Are there faster alternatives to memcpy() in C++?
This answer for a very simiar question (about memset()
) applies to here, too.
It basically says that compilers generate some very optimal code for memcpy()
/memset()
- and different code depending on the nature of the objects (size, alignment, etc).
And remember, only memcpy()
PODs in C++.
Unlikely. Your compiler/standard library will likely have a very efficient and tailored implementation of memcpy. And memcpy is basically the lowest api there is for copying one part of memory to another.
If you want further speedups, find a way to not need any memory copying.
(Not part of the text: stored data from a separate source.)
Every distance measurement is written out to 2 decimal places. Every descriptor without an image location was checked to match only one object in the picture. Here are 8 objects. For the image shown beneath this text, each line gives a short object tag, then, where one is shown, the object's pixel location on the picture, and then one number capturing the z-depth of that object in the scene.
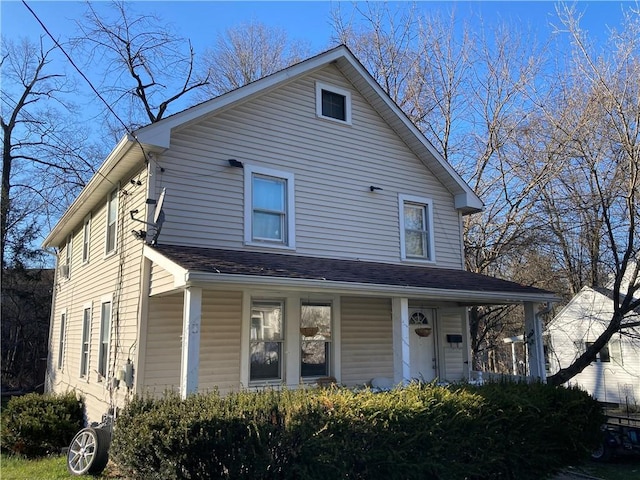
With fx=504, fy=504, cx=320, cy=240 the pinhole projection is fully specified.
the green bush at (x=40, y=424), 10.49
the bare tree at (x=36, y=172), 22.97
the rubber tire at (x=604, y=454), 11.53
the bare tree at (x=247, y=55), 24.30
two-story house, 8.41
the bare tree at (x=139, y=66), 18.56
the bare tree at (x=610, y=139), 12.84
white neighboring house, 20.62
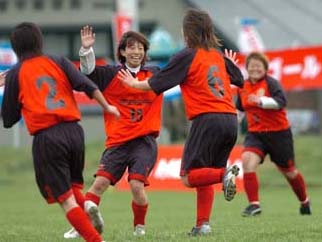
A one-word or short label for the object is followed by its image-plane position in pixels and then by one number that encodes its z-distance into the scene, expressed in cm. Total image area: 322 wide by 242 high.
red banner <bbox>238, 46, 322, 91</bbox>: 4300
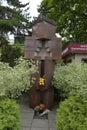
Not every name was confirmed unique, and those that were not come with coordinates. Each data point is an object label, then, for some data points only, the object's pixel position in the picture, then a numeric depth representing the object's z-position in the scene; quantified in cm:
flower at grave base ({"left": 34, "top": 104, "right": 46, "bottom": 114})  521
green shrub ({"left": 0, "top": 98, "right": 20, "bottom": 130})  276
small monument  548
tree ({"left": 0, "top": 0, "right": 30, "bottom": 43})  993
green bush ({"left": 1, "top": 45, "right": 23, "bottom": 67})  838
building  714
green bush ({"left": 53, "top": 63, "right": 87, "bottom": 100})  427
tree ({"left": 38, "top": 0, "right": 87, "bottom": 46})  1108
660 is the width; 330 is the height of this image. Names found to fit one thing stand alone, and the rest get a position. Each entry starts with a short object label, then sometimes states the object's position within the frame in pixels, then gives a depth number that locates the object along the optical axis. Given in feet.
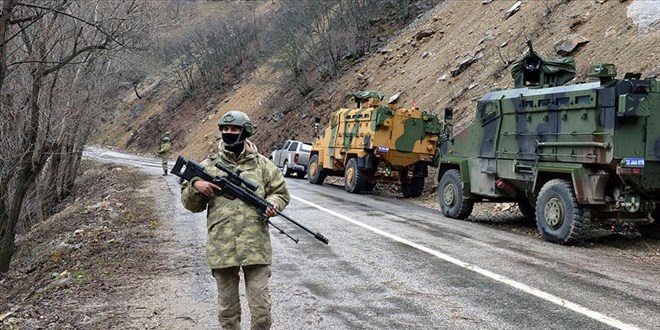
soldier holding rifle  14.28
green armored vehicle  28.73
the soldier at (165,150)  78.00
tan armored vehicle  56.34
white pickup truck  82.28
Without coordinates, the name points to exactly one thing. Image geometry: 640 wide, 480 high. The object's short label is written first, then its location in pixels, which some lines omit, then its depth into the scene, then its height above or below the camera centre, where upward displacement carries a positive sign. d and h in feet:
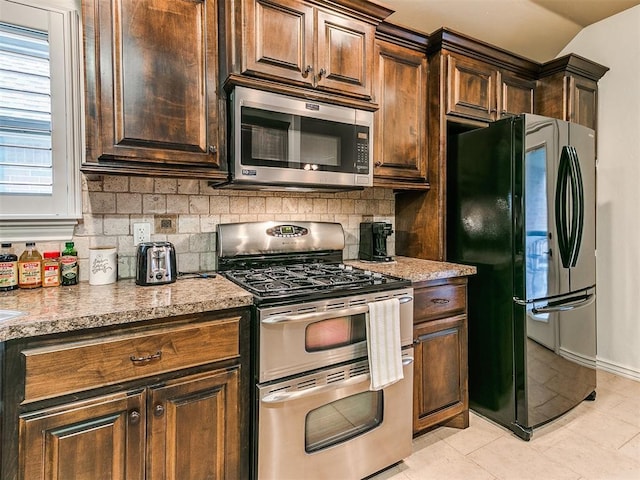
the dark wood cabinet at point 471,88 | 7.80 +3.25
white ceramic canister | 5.32 -0.48
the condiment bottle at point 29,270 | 4.96 -0.50
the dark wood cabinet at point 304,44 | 5.46 +3.16
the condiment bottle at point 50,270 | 5.11 -0.52
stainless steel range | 4.73 -2.03
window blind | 5.10 +1.79
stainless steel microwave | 5.57 +1.52
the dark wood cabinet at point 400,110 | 7.30 +2.60
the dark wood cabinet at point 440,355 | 6.46 -2.35
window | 5.12 +1.72
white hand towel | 5.42 -1.73
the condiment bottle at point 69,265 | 5.26 -0.47
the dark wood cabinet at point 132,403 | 3.56 -1.92
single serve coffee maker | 7.84 -0.19
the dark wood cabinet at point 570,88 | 8.91 +3.68
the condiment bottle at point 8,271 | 4.83 -0.51
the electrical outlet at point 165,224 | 6.19 +0.16
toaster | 5.36 -0.47
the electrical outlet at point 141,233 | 5.99 +0.00
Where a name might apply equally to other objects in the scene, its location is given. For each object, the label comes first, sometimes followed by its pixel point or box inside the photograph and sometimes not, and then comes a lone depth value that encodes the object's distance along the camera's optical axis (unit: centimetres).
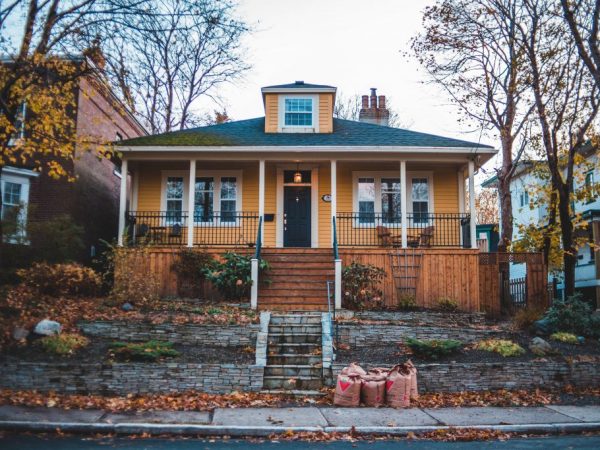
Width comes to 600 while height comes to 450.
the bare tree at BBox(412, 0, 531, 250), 1945
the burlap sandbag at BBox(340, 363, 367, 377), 950
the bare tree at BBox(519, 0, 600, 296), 1606
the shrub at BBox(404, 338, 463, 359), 1093
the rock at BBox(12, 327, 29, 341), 1084
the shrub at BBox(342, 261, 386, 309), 1506
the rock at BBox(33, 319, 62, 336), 1110
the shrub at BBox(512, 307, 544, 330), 1345
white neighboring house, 2334
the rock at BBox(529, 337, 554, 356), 1113
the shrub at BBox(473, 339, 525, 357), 1114
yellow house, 1711
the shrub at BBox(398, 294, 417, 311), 1525
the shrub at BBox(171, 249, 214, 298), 1576
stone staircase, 1004
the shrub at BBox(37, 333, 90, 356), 1043
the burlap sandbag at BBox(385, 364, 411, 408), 929
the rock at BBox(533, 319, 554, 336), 1279
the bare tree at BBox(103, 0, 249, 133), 1253
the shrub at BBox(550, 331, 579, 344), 1195
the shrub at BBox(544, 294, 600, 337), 1273
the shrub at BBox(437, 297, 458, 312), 1531
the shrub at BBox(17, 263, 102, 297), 1369
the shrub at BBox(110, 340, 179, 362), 1021
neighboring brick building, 1766
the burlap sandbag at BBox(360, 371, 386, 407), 930
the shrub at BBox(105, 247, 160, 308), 1426
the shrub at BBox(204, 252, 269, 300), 1489
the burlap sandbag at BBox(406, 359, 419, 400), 960
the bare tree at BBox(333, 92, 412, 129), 3775
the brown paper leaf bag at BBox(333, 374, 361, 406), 924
Depending on what you're trying to do... if it's a big enough memcpy, and you are only be writing to the copy sparsely, a mmap with MMAP_PRIVATE to create a copy-on-write mapping could conceivably be faster.
Depending on your platform there may be for specific use cases, like if you know the source and destination are aligned to a cache line and the size is an integer multiple of the cache line size. In general most compilers will produce fairly optimal code for memcpy though.
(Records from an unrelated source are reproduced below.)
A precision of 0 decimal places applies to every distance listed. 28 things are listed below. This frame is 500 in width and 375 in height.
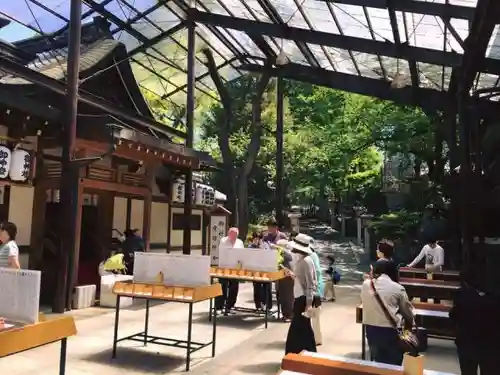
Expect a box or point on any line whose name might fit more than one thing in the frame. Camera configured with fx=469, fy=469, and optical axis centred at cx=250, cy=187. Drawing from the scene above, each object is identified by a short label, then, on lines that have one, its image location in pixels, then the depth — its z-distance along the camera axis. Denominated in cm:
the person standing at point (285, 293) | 852
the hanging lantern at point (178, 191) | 1383
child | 1102
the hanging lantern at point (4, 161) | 794
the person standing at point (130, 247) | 1064
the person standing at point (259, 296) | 925
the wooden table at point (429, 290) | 753
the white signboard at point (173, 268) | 588
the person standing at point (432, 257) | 1084
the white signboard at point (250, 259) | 808
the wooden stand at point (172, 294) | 556
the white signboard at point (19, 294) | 368
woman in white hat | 518
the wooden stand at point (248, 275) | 781
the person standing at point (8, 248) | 573
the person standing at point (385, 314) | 420
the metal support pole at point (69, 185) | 845
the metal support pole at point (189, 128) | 1318
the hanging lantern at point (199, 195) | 1486
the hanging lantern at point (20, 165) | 816
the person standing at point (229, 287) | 884
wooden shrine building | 858
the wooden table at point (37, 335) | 333
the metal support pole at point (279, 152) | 1731
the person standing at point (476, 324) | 386
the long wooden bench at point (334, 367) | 324
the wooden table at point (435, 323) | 619
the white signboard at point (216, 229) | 1519
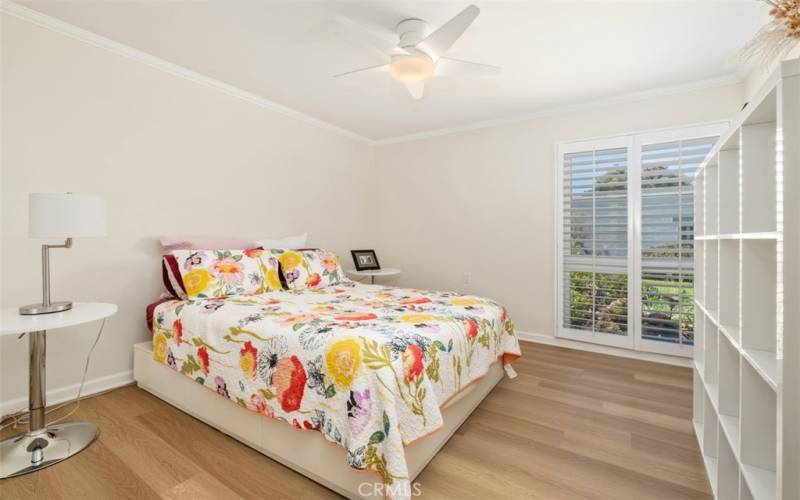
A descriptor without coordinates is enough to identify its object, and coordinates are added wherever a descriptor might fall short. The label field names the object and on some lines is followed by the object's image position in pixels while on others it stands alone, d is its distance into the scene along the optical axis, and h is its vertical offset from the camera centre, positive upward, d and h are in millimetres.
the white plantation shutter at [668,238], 3037 +99
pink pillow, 2764 +53
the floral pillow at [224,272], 2492 -173
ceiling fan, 2000 +1192
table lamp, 1762 +148
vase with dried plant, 1133 +728
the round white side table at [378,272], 4188 -276
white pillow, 3408 +66
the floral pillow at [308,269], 3023 -175
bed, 1421 -604
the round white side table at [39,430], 1656 -944
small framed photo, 4348 -137
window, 3062 +100
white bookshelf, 825 -169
First, a word of advice. Assume that the people who wrote your standard library are not stupid. If there was a faster way to implement a general memcpy, they'd have done it.
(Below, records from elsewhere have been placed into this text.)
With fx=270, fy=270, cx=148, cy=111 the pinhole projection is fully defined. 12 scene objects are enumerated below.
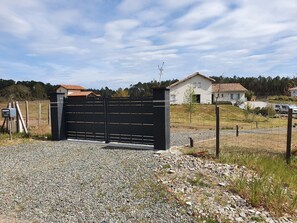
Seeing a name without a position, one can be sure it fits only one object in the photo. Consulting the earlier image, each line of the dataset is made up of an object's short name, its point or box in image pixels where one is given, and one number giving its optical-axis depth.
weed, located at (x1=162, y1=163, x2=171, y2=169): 6.38
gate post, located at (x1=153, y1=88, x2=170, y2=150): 8.33
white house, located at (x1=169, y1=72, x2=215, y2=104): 50.22
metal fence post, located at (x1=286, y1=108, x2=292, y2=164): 7.36
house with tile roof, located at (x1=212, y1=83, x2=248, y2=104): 57.22
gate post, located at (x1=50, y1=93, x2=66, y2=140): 10.82
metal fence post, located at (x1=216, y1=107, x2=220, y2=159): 7.32
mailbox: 11.73
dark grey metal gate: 8.41
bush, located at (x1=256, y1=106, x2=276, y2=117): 35.41
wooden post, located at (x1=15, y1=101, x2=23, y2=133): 12.54
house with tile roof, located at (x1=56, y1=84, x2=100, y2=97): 60.08
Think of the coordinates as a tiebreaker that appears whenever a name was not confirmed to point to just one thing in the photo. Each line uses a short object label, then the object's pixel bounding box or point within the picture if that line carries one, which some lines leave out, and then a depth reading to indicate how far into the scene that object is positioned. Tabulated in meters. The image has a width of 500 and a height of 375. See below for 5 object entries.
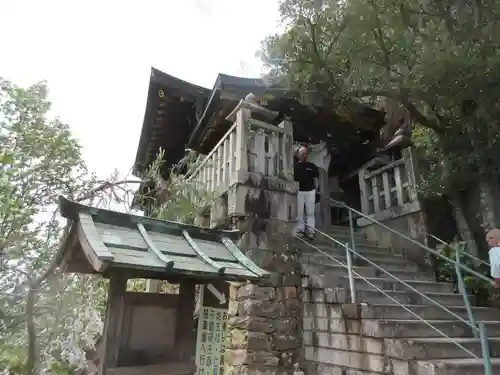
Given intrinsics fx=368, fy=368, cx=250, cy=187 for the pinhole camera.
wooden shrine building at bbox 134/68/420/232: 7.47
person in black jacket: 6.44
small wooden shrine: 2.68
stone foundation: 4.72
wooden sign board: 5.10
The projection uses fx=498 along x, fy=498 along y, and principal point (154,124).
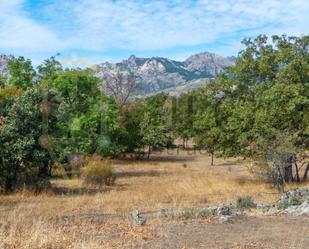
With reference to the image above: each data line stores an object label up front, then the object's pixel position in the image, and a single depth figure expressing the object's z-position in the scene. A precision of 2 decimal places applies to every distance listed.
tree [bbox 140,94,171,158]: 60.53
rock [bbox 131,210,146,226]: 14.87
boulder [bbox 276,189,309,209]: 19.98
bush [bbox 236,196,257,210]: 19.56
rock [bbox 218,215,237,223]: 16.03
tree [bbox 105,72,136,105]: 85.57
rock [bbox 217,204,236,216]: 16.94
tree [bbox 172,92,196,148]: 73.12
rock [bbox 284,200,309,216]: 17.78
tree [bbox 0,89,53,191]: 25.89
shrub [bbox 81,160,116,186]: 30.88
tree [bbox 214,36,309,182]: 30.78
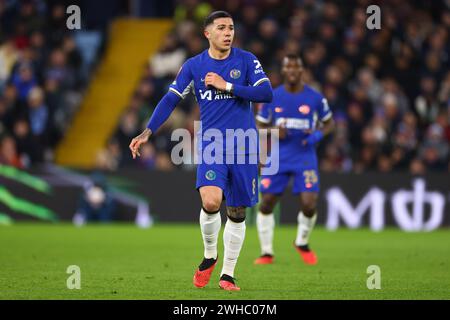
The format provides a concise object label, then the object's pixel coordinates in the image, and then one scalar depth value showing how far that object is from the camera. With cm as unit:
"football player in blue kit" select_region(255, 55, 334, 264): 1421
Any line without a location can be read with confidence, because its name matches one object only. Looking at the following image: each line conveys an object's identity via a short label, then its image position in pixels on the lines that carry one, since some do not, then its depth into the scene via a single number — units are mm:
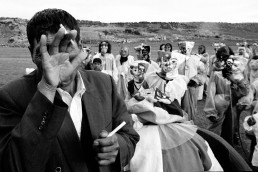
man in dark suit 1106
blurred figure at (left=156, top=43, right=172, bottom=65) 8430
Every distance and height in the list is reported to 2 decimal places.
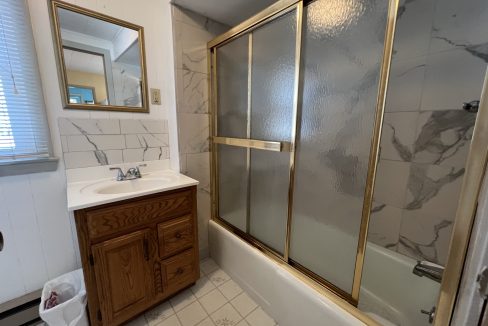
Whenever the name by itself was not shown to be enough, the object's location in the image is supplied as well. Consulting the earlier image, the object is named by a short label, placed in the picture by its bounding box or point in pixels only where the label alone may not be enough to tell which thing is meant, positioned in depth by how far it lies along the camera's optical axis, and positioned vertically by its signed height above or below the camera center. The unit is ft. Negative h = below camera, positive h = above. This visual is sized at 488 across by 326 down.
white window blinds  3.46 +0.63
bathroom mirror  4.00 +1.39
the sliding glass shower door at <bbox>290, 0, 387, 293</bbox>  2.87 +0.04
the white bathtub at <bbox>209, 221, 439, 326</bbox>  3.31 -3.02
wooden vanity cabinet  3.50 -2.42
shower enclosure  2.90 +0.06
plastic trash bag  3.40 -3.16
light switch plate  5.10 +0.76
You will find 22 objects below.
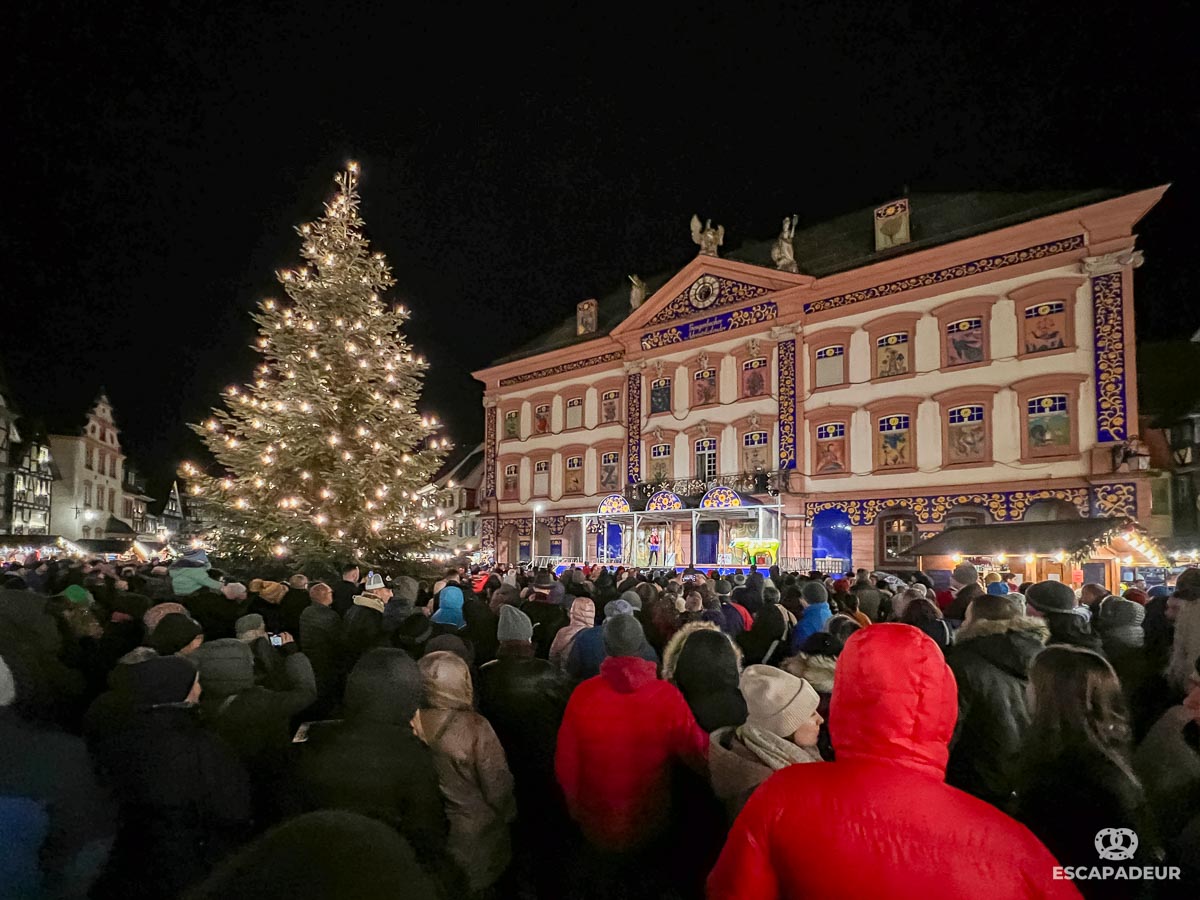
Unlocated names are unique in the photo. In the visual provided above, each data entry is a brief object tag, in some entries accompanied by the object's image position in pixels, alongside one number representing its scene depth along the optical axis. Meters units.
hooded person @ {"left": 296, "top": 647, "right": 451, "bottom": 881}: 2.63
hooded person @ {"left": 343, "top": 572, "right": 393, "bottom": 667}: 6.13
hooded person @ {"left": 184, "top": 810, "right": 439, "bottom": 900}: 0.92
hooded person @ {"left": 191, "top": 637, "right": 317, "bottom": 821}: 3.60
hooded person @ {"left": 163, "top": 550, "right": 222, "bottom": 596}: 8.73
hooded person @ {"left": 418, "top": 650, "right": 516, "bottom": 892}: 3.11
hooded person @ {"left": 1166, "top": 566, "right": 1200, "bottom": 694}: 4.42
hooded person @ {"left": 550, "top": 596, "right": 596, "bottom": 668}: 5.85
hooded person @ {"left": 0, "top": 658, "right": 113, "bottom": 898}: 2.25
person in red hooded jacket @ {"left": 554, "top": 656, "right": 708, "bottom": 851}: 3.22
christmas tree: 13.92
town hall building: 21.27
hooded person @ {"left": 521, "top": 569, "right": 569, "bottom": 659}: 6.58
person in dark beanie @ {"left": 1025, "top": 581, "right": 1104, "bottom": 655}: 5.09
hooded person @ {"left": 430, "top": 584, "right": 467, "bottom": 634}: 7.23
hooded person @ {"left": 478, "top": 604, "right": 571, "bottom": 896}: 4.21
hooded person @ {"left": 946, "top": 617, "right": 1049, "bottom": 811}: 3.74
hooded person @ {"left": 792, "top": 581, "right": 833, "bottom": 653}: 6.41
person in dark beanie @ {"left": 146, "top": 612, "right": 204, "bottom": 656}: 4.63
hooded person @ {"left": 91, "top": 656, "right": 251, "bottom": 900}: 2.64
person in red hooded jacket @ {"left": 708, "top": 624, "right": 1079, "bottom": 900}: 1.67
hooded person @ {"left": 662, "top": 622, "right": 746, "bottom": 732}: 3.62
Second, yes, there are better alternatives.
- In C++, use the
std::copy
function. It does the same thing, but it is 1) safer, and 2) faster in some cases. It is a template, meaning that it can and has been specialized for specific types, making it potentially faster than the general C memcpy. - Or, you can use your superior knowledge of your specific situation. The implementers of memcpy had to write it so it performed well in every case. If you have specific information about the situation where you need it, you might be able to write a faster version. For example, how much memory do you need to copy? How is it aligned? That might allow you to write a more efficient memcpy for this specific case. But it won't be as good in most other cases (if it'll work at all)
I'm not sure that using the default memcpy is always the best option. Most memcpy implementations I've looked at tend to try and align the data at the start, and then do aligned copies. If the data is already aligned, or is quite small, then this is wasting time.
Sometimes it's beneficial to have specialized word copy, half word copy, byte copy memcpy's, as long as it doesn't have too negative an effect on the caches.
Also, you may want finer control over the actual allocation algorithm. In the games industry it's exceptionally common for people to write their own memory allocation routines, irrespective of how much effort was spent by the toolchain developers in the first place developing it. The games I've seen almost always tend to use Doug Lea's Malloc.
Generally speaking though, you'd be wasting time trying to optimize memcpy as there'll no doubt be lots of easier bits of code in your application to speed up.
Optimization expert Agner Fog has published optimized memory functions: http://agner.org/optimize/#asmlib. It's under GPL though.
Some time ago Agner said that these functions should replace GCC builtins because they're a lot faster. I don't know if it's been done since then.